Chronique

Le Thermogène, histoire d’un étrange remède enflammé

le 26/12/2022 par Édouard Sill
le 07/11/2022 par Édouard Sill - modifié le 26/12/2022

Apparu au début du XXe siècle, le « Pierrot crachant le feu » fut un incontournable des apothicaires de l’entre-deux-guerres. Ce petit morceau de ouate imbibé de Tabasco était censé apporter réconfort aux malheureux ayant pris froid, mais « soignait » aussi rhumatismes, tendinites et autres points de côté.

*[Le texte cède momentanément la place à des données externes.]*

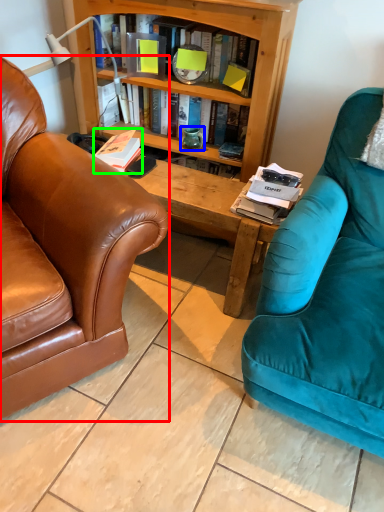
Question: Based on their relative distances, which object is nearer to chair (highlighted by a red box)? Choose from teal (highlighted by a blue box) and book (highlighted by a green box).

Choices:
 (A) teal
 (B) book

Answer: (B)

« Vous avez pris froid ? Une révulsion immédiate est nécessaire. Appliquez-vous une feuille de Thermogène, ouate révulsive et résolutive » assénait un slogan publicitaire étalé sur papier journal et peinture murale de la France de la première moitié du XXe siècle.

C’est pourtant en Belgique, dans le Brabant, qu’est né en 1896 le Thermogène. L’invention du pharmacien bruxellois Charles Vandenbroeck était produite dans l’usine de cellulose de Gastuche et commercialisée aux quatre coins du monde dans un petit paquet rouge. De ce côté-là de la frontière, la petite boîte porte la mention « adopté dans les hôpitaux de Bruxelles », et ci-tôt passée de l’autre côté : « fabrication française ». Car, attirée par son succès fulgurant durant la Belle Époque, c’est désormais une usine lilloise qui diffuse en France le miraculeux Thermogène.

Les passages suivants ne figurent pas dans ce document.